Do (or did) native or indigenous peoples acquire ecological awareness that leads to sustainability practices? If so, there is something to be learned from them. Anthropologists who study the pre-European contact lifeways of tribal societies agree that their peoples are ecologically aware; indeed, this feature is oft remarked on in popular anthropology, whether it is the Eskimos’ forty or so different words for different snow conditions, or the Australian natives’ intricate mental mapping of the landscape. But whether their ecological awareness led to practices that we would call sustainable turns out to be a more difficult question to answer.

It is more difficult because it is unclear whether their traditional economies were maintained over thousands of years prior to European contact because ecological awareness led to sustainable practices, or because the available technology was unable to exploit the resources to the point of exhaustion. Indeed, if resources such as game grew scarce, a smaller human population was supported until the resources were renewed. Anthropologists have looked hard to find instances of ecological awareness among tribal peoples leading to conservation and sustainability practices, but a recent review of the scholarly literature concludes that except in a few cases, indigenous groups exploited resources to exhaustion when new technology (e.g., guns, horses) made this possible. Of course, one could argue that new technology and contact with European cultures may have caused the disequilibrium, but whatever the cause, it would appear that the indigenous peoples’ ecological awareness did not lead to sustainable practices. Seymour Krech’s The Ecological Indian (1999) concluded, for example, that “little or no evidence could be found for conservation among Native Americans prior to contact and plenty of evidence demonstrated a lack of conservation during the contact period. . . . This view is consistent with major reviews of the conservation literature in the ethnographic world” (Raymond Hames, “The Ecologically Noble Savage Debate,” Annual Review of Anthropology, 2007, p. 178).   

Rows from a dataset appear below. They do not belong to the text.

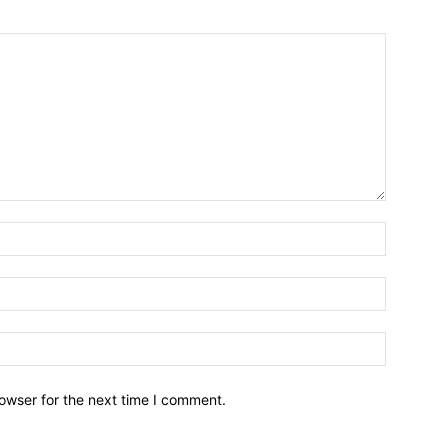
owser for the next time I comment.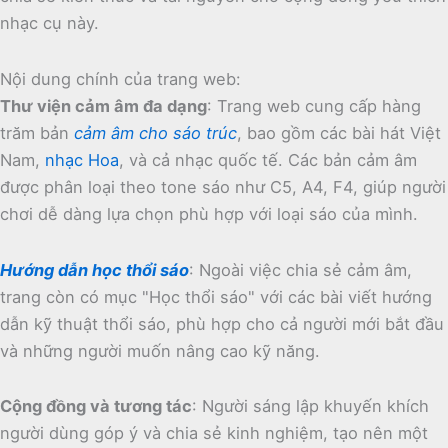
nhạc cụ này.
Nội dung chính của trang web:
Thư viện cảm âm đa dạng
:
Trang web cung cấp hàng
trăm bản
cảm âm cho sáo trúc
, bao gồm các bài hát Việt
Nam,
nhạc Hoa
, và cả nhạc quốc tế.
Các bản cảm âm
được phân loại theo tone sáo như C5, A4, F4, giúp người
chơi dễ dàng lựa chọn phù hợp với loại sáo của mình.
Hướng dẫn học thổi sáo
:
Ngoài việc chia sẻ cảm âm,
trang còn có mục "Học thổi sáo" với các bài viết hướng
dẫn kỹ thuật thổi sáo, phù hợp cho cả người mới bắt đầu
và những người muốn nâng cao kỹ năng.
Cộng đồng và tương tác
:
Người sáng lập khuyến khích
người dùng góp ý và chia sẻ kinh nghiệm, tạo nên một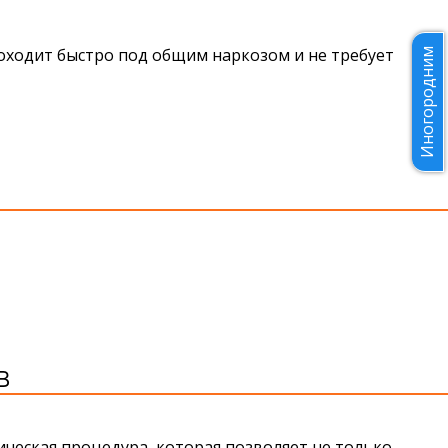
оходит быстро под общим наркозом и не требует
Иногородним
В
ческая процедура, которая позволяет не только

Does this mean that there is nothing to be learned about sustainability from indigenous ecology? I would not rush to such a conclusion. For one thing, in the midst of the current sustainability debates, indigenous cultures have mounted legal actions based on the relation between ecology and cultural property rights, viewing nature in terms of what my friend Nathan calls a “sacred ecology” and claiming property rights to various natural resources on the land, basing those claims on traditional beliefs and practices which may be and often are in a revival phase within the native groups. In the midst of these debates, indigenous peoples, even if they did not practice sustainability in the past (when perhaps they felt no need to do so), are acutely aware of sustainability issues today. Further, it’s inconceivable to me that the more tradition-minded among them did not ponder and enact strategies for sustaining their traditional cultures in the face of Western colonial and cultural onslaught. To deny them deliberation in this way—that is, to deny that they thought about sustainability—is to perpetuate the myth of the unself-conscious, unreflective, savage. The strategies they adopted, and are adopting, in the face of such difficult odds, would indeed repay study.